Le Cabinet des ministres a soumis à la Verkhovna Rada un projet de loi qui semble à première vue être un cadeau pour les entreprises : moins de rapports, moins de contrôles, plus d'automatisation. Mais derrière les formulations sur la « simplification de l'administration » se cache la préparation du terrain pour une nouvelle bien moins agréable — l'abolition de l'exonération de TVA pour le système fiscal simplifié, prévue pour 2027.

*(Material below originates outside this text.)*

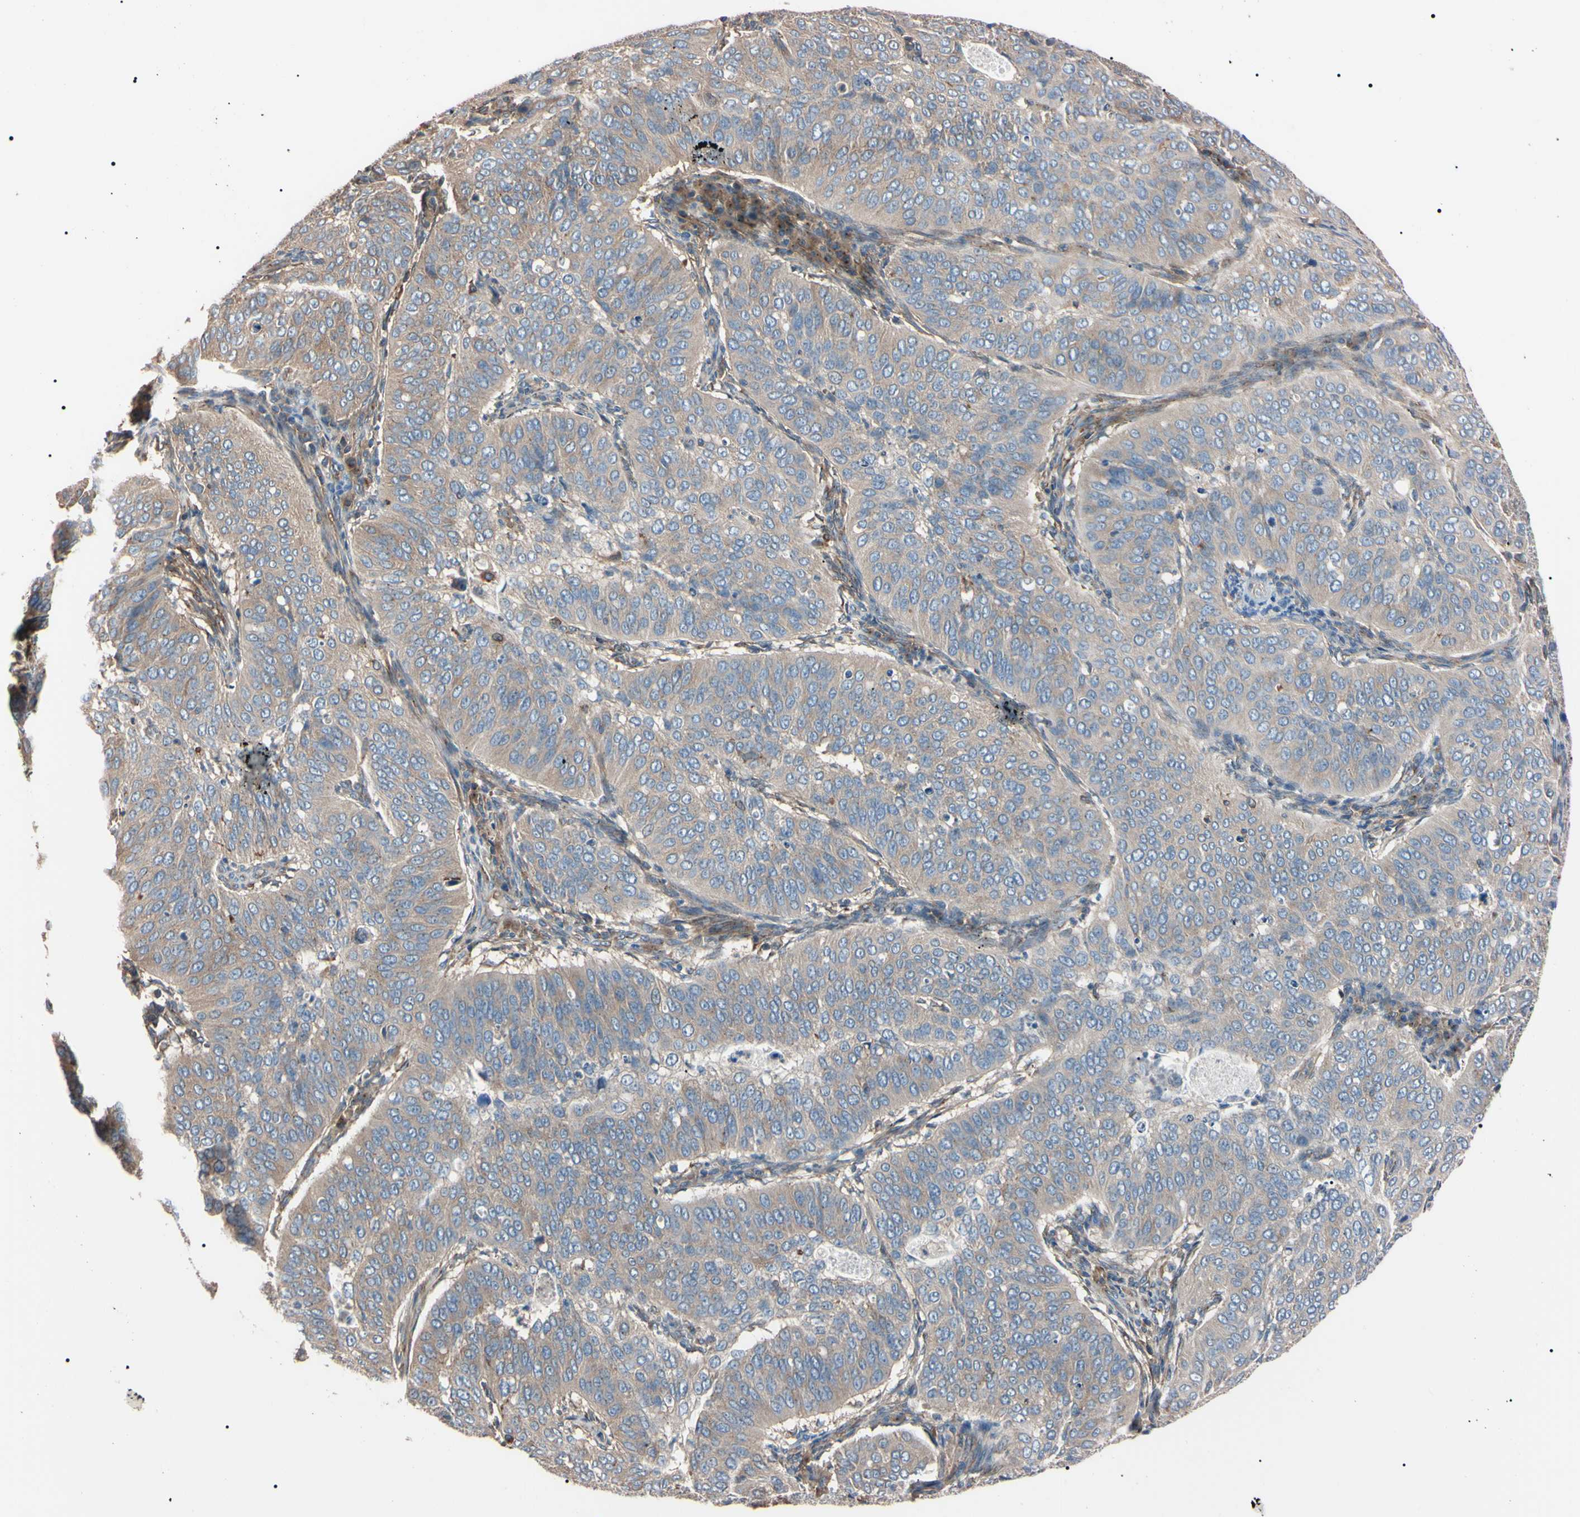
{"staining": {"intensity": "weak", "quantity": ">75%", "location": "cytoplasmic/membranous"}, "tissue": "cervical cancer", "cell_type": "Tumor cells", "image_type": "cancer", "snomed": [{"axis": "morphology", "description": "Normal tissue, NOS"}, {"axis": "morphology", "description": "Squamous cell carcinoma, NOS"}, {"axis": "topography", "description": "Cervix"}], "caption": "Squamous cell carcinoma (cervical) stained with DAB (3,3'-diaminobenzidine) IHC reveals low levels of weak cytoplasmic/membranous staining in approximately >75% of tumor cells.", "gene": "PRKACA", "patient": {"sex": "female", "age": 39}}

Qu'est-ce qui change dès maintenant
Les entrepreneurs individuels (FOP) assujettis à la TVA passent des déclarations mensuelles aux déclarations trimestrielles. Les déclarations et les factures pourront être partiellement remplies automatiquement — sur la base des données dont le service des impôts dispose déjà auprès des registraires des opérations de trésorerie. L'entrepreneur ne devra que vérifier les chiffres et signer.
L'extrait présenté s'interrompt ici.